U.S. nuclear officials say exhaustive reviews of safety standards and procedures have been conducted at American reactors since the Japanese nuclear crisis stemming from a March earthquake and tsunami. That's what leaders of the Nuclear Regulatory Commission sought to reassure wary lawmakers Thursday at a senate hearing.
One hundred and four nuclear power reactors currently operate in the United States, providing roughly 20 percent of the nation’s electricity. It has been more than three decades since the United States suffered a major nuclear scare - the 1979 partial core meltdown at Three Mile Island in Pennsylvania, which resulted in no deaths or injuries.
But recent events in Japan have refocused attention on nuclear safety and accident preparedness in the United States. Democratic Senator Frank Lautenberg of New Jersey summed up the concerns of many lawmakers:
“Since Japan’s nuclear disaster began unfolding, Americans have asked, with a good deal of trepidation: could it happen here? Nothing can be taken for granted where nuclear power is concerned," said Lautenberg. "Japan, a world leader in technology, believed the Fukushima plant was strong enough to withstand a worst-case scenario. And now we know it was not.”
All five commissioners of the Nuclear Regulatory Commission were on hand to answer senators’ questions. Chairman Gregory Jaczko detailed the commission’s actions since the Japanese crisis began.
“We issued instructions to our inspectors calling for immediate, independent assessments of each plant’s level of preparedness. The instructions covered extensive damage mitigation guidelines, station blackout, flooding, and seismic issues, as well as severe accident management guidelines,” he said.
Last month, the NRC reported that potential safety issues had been detected at 12 nuclear facilities.
The chairwoman of the Senate Committee on the Environment, Barbara Boxer, seemed troubled by problems discovered at a nuclear site in her home state of California.
“NRC’s inspections at the Diablo Canyon power plant [in California] found that state highways and access roads needed to reach diesel fuel and an alternative seawater source for cooling may be inaccessible after an earthquake," said Boxer. "And hoses needed to get cooling water from the reservoir to the plant were blocked by a security fence.”
The NRC said such issues are being corrected.
The commissioners acknowledged there are lessons to be learned from the Japanese nuclear crisis. Jaczko highlighted one lesson in particular.

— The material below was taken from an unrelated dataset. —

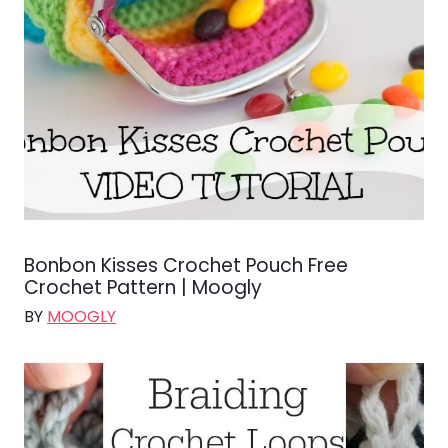
Bonbon Kisses Crochet Pouch Free
Crochet Pattern | Moogly
BY
MOOGLY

“Our traditional approach has always been to assume a single incident at a single reactor," he said. "Clearly Fukushima-Daiichi showed us that we have to consider the possibility of multiple units at a single site, perhaps multiple spent fuel pools being affected at the same time.”
The hearing exposed divided opinions in the Senate on the wisdom and utility of employing nuclear power in the United States. Republican Senator Lamar Alexander of Tennessee is a strong supporter.
“The subject in America today is jobs. We want jobs (and) we have got to have large amounts of reliable, low-cost electricity," said Alexander. "Seventy percent of our carbon-free, sulfur-free, nitrogen-free, mercury-free electricity comes from nuclear plants.”
Democratic Senator Jeff Merkeley of Oregon is far less enthusiastic.
“I have a lot of doubts about nuclear power being able to be competitive, taking into account costs, potential terror threats, natural disasters, and human error," he said. "But I also think it is very important to look at all options as we wrestle with ways to generate non-carbon power.”
A political battle has raged for years over what to do with America’s spent nuclear fuel. A site in sparsely-populated Nevada was designated as a nuclear repository in the 1980s. Billions of dollars have been spent to develop the Yucca Mountain repository, but under President Barack Obama the project has been mothballed, with no replacement site identified to date.